___ THE RECORDS ___
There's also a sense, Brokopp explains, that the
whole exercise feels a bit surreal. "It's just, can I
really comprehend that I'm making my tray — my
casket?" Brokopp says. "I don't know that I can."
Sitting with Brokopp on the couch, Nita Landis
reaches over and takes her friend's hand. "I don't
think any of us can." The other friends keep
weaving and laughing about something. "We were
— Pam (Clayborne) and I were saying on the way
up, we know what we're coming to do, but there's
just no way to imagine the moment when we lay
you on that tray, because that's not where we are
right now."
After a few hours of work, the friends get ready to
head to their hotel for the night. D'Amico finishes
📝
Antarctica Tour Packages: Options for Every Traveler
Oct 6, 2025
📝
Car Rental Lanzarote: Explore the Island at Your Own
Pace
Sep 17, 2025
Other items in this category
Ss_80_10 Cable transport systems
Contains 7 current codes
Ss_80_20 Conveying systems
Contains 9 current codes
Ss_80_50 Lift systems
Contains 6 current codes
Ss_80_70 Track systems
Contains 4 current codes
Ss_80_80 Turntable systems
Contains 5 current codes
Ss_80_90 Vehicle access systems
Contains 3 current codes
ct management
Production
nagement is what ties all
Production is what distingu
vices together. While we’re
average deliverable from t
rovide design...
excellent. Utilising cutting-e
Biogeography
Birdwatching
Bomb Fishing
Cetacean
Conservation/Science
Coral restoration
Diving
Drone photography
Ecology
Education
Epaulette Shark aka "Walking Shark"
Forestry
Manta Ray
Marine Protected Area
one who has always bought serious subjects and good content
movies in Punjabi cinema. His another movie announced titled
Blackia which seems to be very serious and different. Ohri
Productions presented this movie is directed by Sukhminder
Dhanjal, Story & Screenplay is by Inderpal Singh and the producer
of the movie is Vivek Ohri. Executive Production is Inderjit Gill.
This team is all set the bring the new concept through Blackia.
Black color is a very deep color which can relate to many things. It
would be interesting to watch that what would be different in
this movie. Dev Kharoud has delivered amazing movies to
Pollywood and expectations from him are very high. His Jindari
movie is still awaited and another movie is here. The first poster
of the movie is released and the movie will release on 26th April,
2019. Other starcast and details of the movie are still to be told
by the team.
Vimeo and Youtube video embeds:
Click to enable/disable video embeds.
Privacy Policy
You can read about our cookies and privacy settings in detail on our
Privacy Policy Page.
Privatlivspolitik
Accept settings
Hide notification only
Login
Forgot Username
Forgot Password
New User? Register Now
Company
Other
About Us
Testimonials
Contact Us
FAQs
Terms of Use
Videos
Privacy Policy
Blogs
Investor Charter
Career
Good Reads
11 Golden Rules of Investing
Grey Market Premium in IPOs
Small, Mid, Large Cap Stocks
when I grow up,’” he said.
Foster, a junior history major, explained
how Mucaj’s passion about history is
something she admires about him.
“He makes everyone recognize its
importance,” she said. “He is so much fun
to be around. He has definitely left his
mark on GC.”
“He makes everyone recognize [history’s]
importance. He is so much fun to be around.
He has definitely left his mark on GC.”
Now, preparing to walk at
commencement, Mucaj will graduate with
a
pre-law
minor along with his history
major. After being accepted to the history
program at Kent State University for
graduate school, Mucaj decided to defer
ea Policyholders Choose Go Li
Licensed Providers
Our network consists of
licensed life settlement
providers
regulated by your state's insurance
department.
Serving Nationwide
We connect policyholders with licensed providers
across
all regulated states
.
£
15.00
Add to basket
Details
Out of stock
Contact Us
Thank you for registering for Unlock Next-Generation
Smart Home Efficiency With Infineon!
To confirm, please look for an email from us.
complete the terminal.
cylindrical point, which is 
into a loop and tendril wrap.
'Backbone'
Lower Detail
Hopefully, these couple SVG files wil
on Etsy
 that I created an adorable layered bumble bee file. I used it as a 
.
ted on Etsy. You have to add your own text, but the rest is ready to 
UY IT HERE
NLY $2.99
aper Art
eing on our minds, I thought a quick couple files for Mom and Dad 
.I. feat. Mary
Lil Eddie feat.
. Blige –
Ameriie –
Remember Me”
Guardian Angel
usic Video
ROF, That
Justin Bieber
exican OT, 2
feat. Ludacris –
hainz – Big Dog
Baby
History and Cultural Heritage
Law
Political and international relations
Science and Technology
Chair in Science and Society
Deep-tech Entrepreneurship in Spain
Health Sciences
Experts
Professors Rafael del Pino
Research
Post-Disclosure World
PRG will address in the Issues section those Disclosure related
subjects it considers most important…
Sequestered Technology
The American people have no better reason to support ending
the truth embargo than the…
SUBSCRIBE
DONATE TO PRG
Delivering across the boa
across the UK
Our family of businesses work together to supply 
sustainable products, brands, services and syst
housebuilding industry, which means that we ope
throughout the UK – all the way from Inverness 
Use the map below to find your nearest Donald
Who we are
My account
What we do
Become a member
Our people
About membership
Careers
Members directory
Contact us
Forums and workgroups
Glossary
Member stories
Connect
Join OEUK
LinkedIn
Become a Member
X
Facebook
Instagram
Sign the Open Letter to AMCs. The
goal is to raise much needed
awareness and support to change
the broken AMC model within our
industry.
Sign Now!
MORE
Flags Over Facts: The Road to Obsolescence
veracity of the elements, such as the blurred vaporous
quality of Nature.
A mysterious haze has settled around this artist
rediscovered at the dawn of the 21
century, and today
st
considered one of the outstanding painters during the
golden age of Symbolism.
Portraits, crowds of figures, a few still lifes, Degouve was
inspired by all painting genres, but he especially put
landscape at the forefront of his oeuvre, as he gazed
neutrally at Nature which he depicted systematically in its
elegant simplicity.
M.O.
___
_EXERCISE BRIEF_
The data above should be copied exactly, with no line omitted.

_WRITTEN REPLY_
There's also a sense, Brokopp explains, that the
whole exercise feels a bit surreal. "It's just, can I
really comprehend that I'm making my tray — my
casket?" Brokopp says. "I don't know that I can."
Sitting with Brokopp on the couch, Nita Landis
reaches over and takes her friend's hand. "I don't
think any of us can." The other friends keep
weaving and laughing about something. "We were
— Pam (Clayborne) and I were saying on the way
up, we know what we're coming to do, but there's
just no way to imagine the moment when we lay
you on that tray, because that's not where we are
right now."
After a few hours of work, the friends get ready to
head to their hotel for the night. D'Amico finishes
📝
Antarctica Tour Packages: Options for Every Traveler
Oct 6, 2025
📝
Car Rental Lanzarote: Explore the Island at Your Own
Pace
Sep 17, 2025
Other items in this category
Ss_80_10 Cable transport systems
Contains 7 current codes
Ss_80_20 Conveying systems
Contains 9 current codes
Ss_80_50 Lift systems
Contains 6 current codes
Ss_80_70 Track systems
Contains 4 current codes
Ss_80_80 Turntable systems
Contains 5 current codes
Ss_80_90 Vehicle access systems
Contains 3 current codes
ct management
Production
nagement is what ties all
Production is what distingu
vices together. While we’re
average deliverable from t
rovide design...
excellent. Utilising cutting-e
Biogeography
Birdwatching
Bomb Fishing
Cetacean
Conservation/Science
Coral restoration
Diving
Drone photography
Ecology
Education
Epaulette Shark aka "Walking Shark"
Forestry
Manta Ray
Marine Protected Area
one who has always bought serious subjects and good content
movies in Punjabi cinema. His another movie announced titled
Blackia which seems to be very serious and different. Ohri
Productions presented this movie is directed by Sukhminder
Dhanjal, Story & Screenplay is by Inderpal Singh and the producer
of the movie is Vivek Ohri. Executive Production is Inderjit Gill.
This team is all set the bring the new concept through Blackia.
Black color is a very deep color which can relate to many things. It
would be interesting to watch that what would be different in
this movie. Dev Kharoud has delivered amazing movies to
Pollywood and expectations from him are very high. His Jindari
movie is still awaited and another movie is here. The first poster
of the movie is released and the movie will release on 26th April,
2019. Other starcast and details of the movie are still to be told
by the team.
Vimeo and Youtube video embeds:
Click to enable/disable video embeds.
Privacy Policy
You can read about our cookies and privacy settings in detail on our
Privacy Policy Page.
Privatlivspolitik
Accept settings
Hide notification only
Login
Forgot Username
Forgot Password
New User? Register Now
Company
Other
About Us
Testimonials
Contact Us
FAQs
Terms of Use
Videos
Privacy Policy
Blogs
Investor Charter
Career
Good Reads
11 Golden Rules of Investing
Grey Market Premium in IPOs
Small, Mid, Large Cap Stocks
when I grow up,’” he said.
Foster, a junior history major, explained
how Mucaj’s passion about history is
something she admires about him.
“He makes everyone recognize its
importance,” she said. “He is so much fun
to be around. He has definitely left his
mark on GC.”
“He makes everyone recognize [history’s]
importance. He is so much fun to be around.
He has definitely left his mark on GC.”
Now, preparing to walk at
commencement, Mucaj will graduate with
a
pre-law
minor along with his history
major. After being accepted to the history
program at Kent State University for
graduate school, Mucaj decided to defer
ea Policyholders Choose Go Li
Licensed Providers
Our network consists of
licensed life settlement
providers
regulated by your state's insurance
department.
Serving Nationwide
We connect policyholders with licensed providers
across
all regulated states
.
£
15.00
Add to basket
Details
Out of stock
Contact Us
Thank you for registering for Unlock Next-Generation
Smart Home Efficiency With Infineon!
To confirm, please look for an email from us.
complete the terminal.
cylindrical point, which is 
into a loop and tendril wrap.
'Backbone'
Lower Detail
Hopefully, these couple SVG files wil
on Etsy
 that I created an adorable layered bumble bee file. I used it as a 
.
ted on Etsy. You have to add your own text, but the rest is ready to 
UY IT HERE
NLY $2.99
aper Art
eing on our minds, I thought a quick couple files for Mom and Dad 
.I. feat. Mary
Lil Eddie feat.
. Blige –
Ameriie –
Remember Me”
Guardian Angel
usic Video
ROF, That
Justin Bieber
exican OT, 2
feat. Ludacris –
hainz – Big Dog
Baby
History and Cultural Heritage
Law
Political and international relations
Science and Technology
Chair in Science and Society
Deep-tech Entrepreneurship in Spain
Health Sciences
Experts
Professors Rafael del Pino
Research
Post-Disclosure World
PRG will address in the Issues section those Disclosure related
subjects it considers most important…
Sequestered Technology
The American people have no better reason to support ending
the truth embargo than the…
SUBSCRIBE
DONATE TO PRG
Delivering across the boa
across the UK
Our family of businesses work together to supply 
sustainable products, brands, services and syst
housebuilding industry, which means that we ope
throughout the UK – all the way from Inverness 
Use the map below to find your nearest Donald
Who we are
My account
What we do
Become a member
Our people
About membership
Careers
Members directory
Contact us
Forums and workgroups
Glossary
Member stories
Connect
Join OEUK
LinkedIn
Become a Member
X
Facebook
Instagram
Sign the Open Letter to AMCs. The
goal is to raise much needed
awareness and support to change
the broken AMC model within our
industry.
Sign Now!
MORE
Flags Over Facts: The Road to Obsolescence
veracity of the elements, such as the blurred vaporous
quality of Nature.
A mysterious haze has settled around this artist
rediscovered at the dawn of the 21
century, and today
st
considered one of the outstanding painters during the
golden age of Symbolism.
Portraits, crowds of figures, a few still lifes, Degouve was
inspired by all painting genres, but he especially put
landscape at the forefront of his oeuvre, as he gazed
neutrally at Nature which he depicted systematically in its
elegant simplicity.
M.O.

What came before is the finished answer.